Yeah, the stuff definitely is a ceramic (read: it consists of molecules made of metals that have been oxidized into being chemically rather inert, with those molecules arranged in a rigid crystal lattice through medium-strength EM interaction - an ionic crystal). It's very brittle, but like most ceramics, it takes compression stresses well - so it is a good choice for the outer layer of armored glass. In order not to shatter, it needs to be backed up by a flexible polymer inner layer, though. And Wikipedia informs us that it's also backed up by a layer of ordinary amorphic glass in the armor application.
AlON is apparently more crystalline than yer average quartz (that is, the crystalline order stretches across greater areas - but neither material consists of a single giant crystal, at least not with current manufacturing techniques), which helps against shattering.
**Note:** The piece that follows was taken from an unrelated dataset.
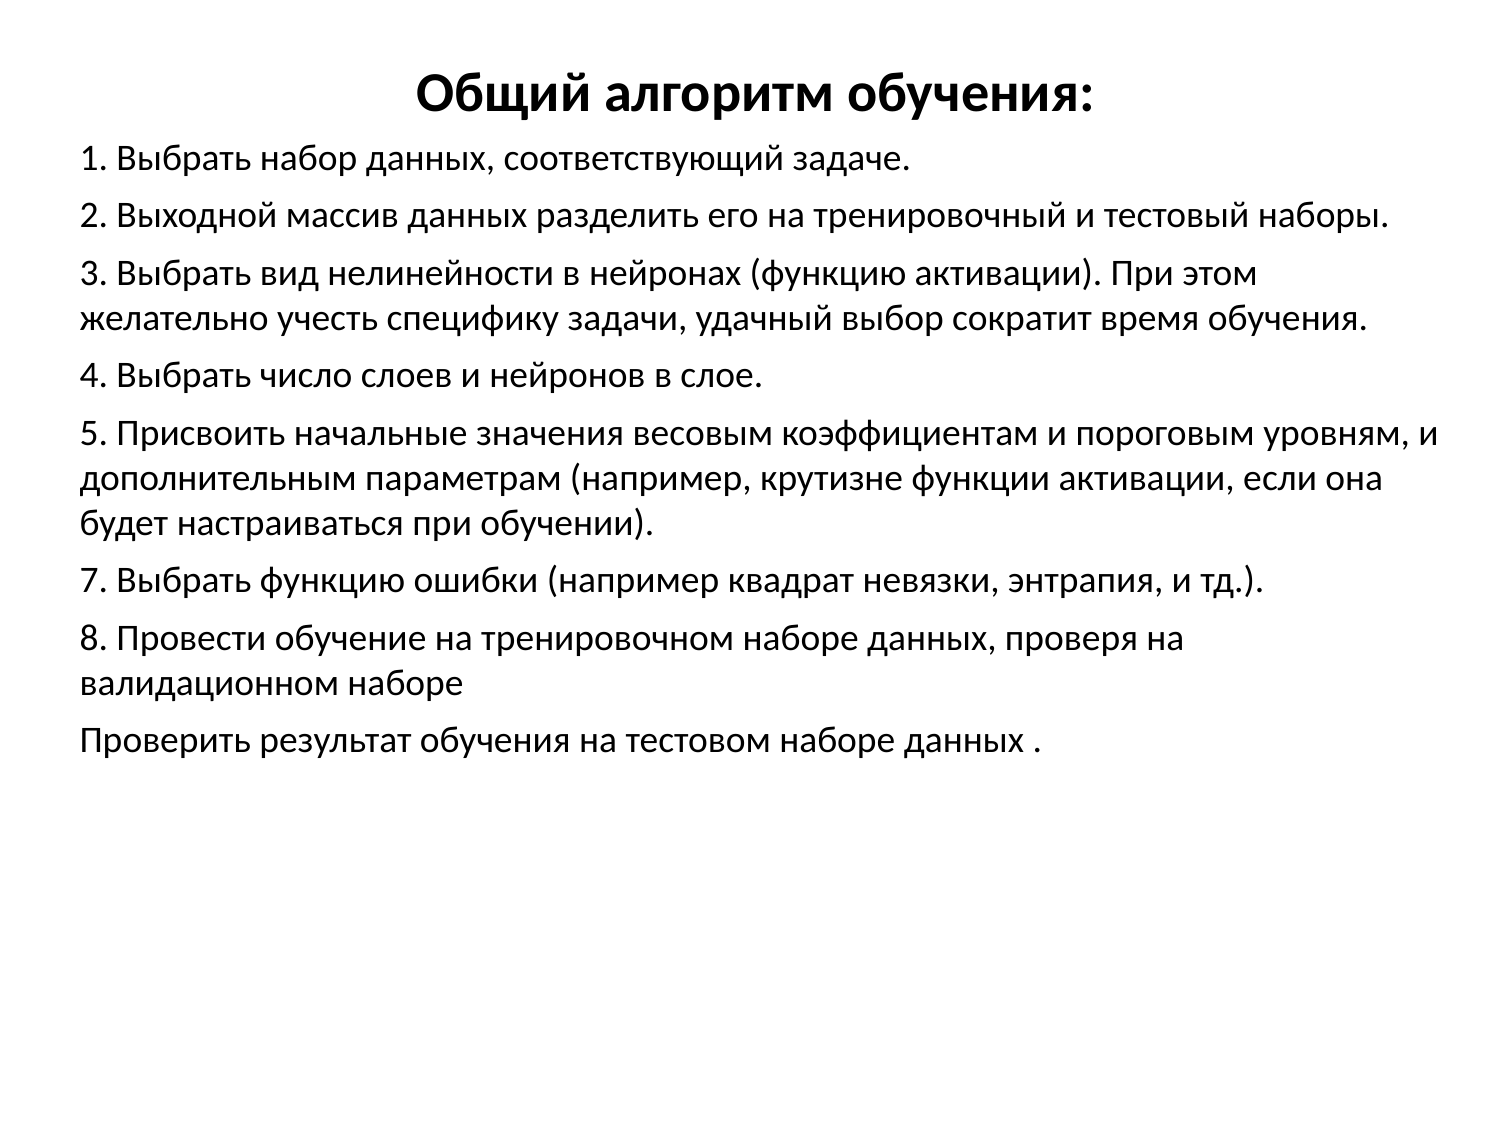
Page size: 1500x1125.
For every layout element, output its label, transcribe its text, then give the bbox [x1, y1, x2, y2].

Both AlON and quartz are superior in this respect to ordinary glass, which isn't crystalline at all (glass may actually consist of the same molecules as quartz, yet any internal order only stretches across a couple of molecules). Due to lacking that crystal order, ordinary glass is less brittle, but also less capable of resisting compression.
Still, all these materials become armored glass the same way: by being the compression-absorbing layer, backed up by a flexible layer. AlON can do its job with a single pair of layers, while ordinary glass and its polymer backing need to be stacked dozens of pairs high in order to stop bullets. That means more weight and poorer transparency...
A diamond would be even better, because it is organized in a rigid lattice - but not in a lattice of molecules. Instead, all the atoms there latch individually on to their neighbors with very strong EM forces, so the entire diamond is actually a single molecule of carbon (in the ideal case). Something like that would be very difficult to achieve with a substance that contained appreciable amounts of aluminum or any other metal: the metal would want to chemically react with specific types of fellow substances, and the atoms would no longer individually latch on to their companions, but would want to do that ionic-crystal thing with the weaker forces. And if the stuff were mostly aluminum, it would want to be a metal, and metals have the defining quality of not letting visual range EM radiation through - the way the metal atoms hold on to each other, through sharing their electrons in a great group orgy, dictates that the EM radiation is always absorbed.
Yeah, AlON is a substance that could perhaps be called "transparent aluminum". But it's better called "transparent alumina" or "transparent alumina&aluminum nitride" because the aluminum there exists in those chemical forms, bonded to other atom types. Depends on who's speaking and listening, though. The company marketing the stuff (or the Star Trek entity manufacturing those starship windows) is definitely not obligated to speak the exact jargon of 20th-21st century chemists!
Frankly, there is no reason to believe that the windows were weaker than the hull.
Indeed, there may be no such reason even in face of the ST:GEN evidence. The window broke, yes - but it appears that the hull broke as well! At least we see lots of broken wall when Picard rummages through his possessions.
STXI is more explicit about this sort of thing: we see the bridge ceiling, wall and window/monitor surfaces all break in equal cracks when the ship fights the black hole.